The task: Copy every one of the following records word for word, keeping each line as it stands.

Source information section start

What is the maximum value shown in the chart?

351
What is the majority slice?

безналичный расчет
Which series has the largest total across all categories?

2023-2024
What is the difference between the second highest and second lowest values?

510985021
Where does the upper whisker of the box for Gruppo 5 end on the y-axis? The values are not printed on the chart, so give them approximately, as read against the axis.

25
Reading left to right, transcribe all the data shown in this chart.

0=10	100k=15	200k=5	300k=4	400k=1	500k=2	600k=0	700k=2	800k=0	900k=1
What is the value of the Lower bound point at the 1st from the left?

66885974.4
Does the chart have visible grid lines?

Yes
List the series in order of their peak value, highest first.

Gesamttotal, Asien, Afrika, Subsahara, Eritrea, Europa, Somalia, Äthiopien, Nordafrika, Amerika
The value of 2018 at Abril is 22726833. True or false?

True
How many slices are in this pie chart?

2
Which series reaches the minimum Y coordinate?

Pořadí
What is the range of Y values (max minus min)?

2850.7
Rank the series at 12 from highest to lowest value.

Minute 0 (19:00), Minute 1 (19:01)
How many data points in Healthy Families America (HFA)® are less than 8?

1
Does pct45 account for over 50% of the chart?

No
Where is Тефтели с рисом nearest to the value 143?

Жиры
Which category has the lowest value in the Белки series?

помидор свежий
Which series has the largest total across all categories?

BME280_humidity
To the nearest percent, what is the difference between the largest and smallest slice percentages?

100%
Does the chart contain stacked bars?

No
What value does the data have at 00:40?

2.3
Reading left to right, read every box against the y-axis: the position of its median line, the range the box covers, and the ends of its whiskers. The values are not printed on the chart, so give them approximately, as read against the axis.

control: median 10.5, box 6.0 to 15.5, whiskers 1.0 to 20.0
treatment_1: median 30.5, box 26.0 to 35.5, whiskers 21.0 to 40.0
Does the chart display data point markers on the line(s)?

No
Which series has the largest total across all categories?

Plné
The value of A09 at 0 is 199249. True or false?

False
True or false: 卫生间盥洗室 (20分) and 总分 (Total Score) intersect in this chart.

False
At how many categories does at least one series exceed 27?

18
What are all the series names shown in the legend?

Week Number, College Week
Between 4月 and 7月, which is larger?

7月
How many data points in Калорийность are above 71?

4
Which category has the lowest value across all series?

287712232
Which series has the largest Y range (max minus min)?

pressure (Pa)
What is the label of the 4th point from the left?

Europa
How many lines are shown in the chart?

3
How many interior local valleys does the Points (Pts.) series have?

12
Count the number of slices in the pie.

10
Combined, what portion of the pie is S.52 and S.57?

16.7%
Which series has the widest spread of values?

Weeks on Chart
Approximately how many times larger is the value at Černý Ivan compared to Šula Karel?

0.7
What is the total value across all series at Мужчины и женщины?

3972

Source information section end

Solution for this task:
What is the maximum value shown in the chart?

351
What is the majority slice?

безналичный расчет
Which series has the largest total across all categories?

2023-2024
What is the difference between the second highest and second lowest values?

510985021
Where does the upper whisker of the box for Gruppo 5 end on the y-axis? The values are not printed on the chart, so give them approximately, as read against the axis.

25
Reading left to right, transcribe all the data shown in this chart.

0=10	100k=15	200k=5	300k=4	400k=1	500k=2	600k=0	700k=2	800k=0	900k=1
What is the value of the Lower bound point at the 1st from the left?

66885974.4
Does the chart have visible grid lines?

Yes
List the series in order of their peak value, highest first.

Gesamttotal, Asien, Afrika, Subsahara, Eritrea, Europa, Somalia, Äthiopien, Nordafrika, Amerika
The value of 2018 at Abril is 22726833. True or false?

True
How many slices are in this pie chart?

2
Which series reaches the minimum Y coordinate?

Pořadí
What is the range of Y values (max minus min)?

2850.7
Rank the series at 12 from highest to lowest value.

Minute 0 (19:00), Minute 1 (19:01)
How many data points in Healthy Families America (HFA)® are less than 8?

1
Does pct45 account for over 50% of the chart?

No
Where is Тефтели с рисом nearest to the value 143?

Жиры
Which category has the lowest value in the Белки series?

помидор свежий
Which series has the largest total across all categories?

BME280_humidity
To the nearest percent, what is the difference between the largest and smallest slice percentages?

100%
Does the chart contain stacked bars?

No
What value does the data have at 00:40?

2.3
Reading left to right, read every box against the y-axis: the position of its median line, the range the box covers, and the ends of its whiskers. The values are not printed on the chart, so give them approximately, as read against the axis.

control: median 10.5, box 6.0 to 15.5, whiskers 1.0 to 20.0
treatment_1: median 30.5, box 26.0 to 35.5, whiskers 21.0 to 40.0
Does the chart display data point markers on the line(s)?

No
Which series has the largest total across all categories?

Plné
The value of A09 at 0 is 199249. True or false?

False
True or false: 卫生间盥洗室 (20分) and 总分 (Total Score) intersect in this chart.

False
At how many categories does at least one series exceed 27?

18
What are all the series names shown in the legend?

Week Number, College Week
Between 4月 and 7月, which is larger?

7月
How many data points in Калорийность are above 71?

4
Which category has the lowest value across all series?

287712232
Which series has the largest Y range (max minus min)?

pressure (Pa)
What is the label of the 4th point from the left?

Europa
How many lines are shown in the chart?

3
How many interior local valleys does the Points (Pts.) series have?

12
Count the number of slices in the pie.

10
Combined, what portion of the pie is S.52 and S.57?

16.7%
Which series has the widest spread of values?

Weeks on Chart
Approximately how many times larger is the value at Černý Ivan compared to Šula Karel?

0.7
What is the total value across all series at Мужчины и женщины?

3972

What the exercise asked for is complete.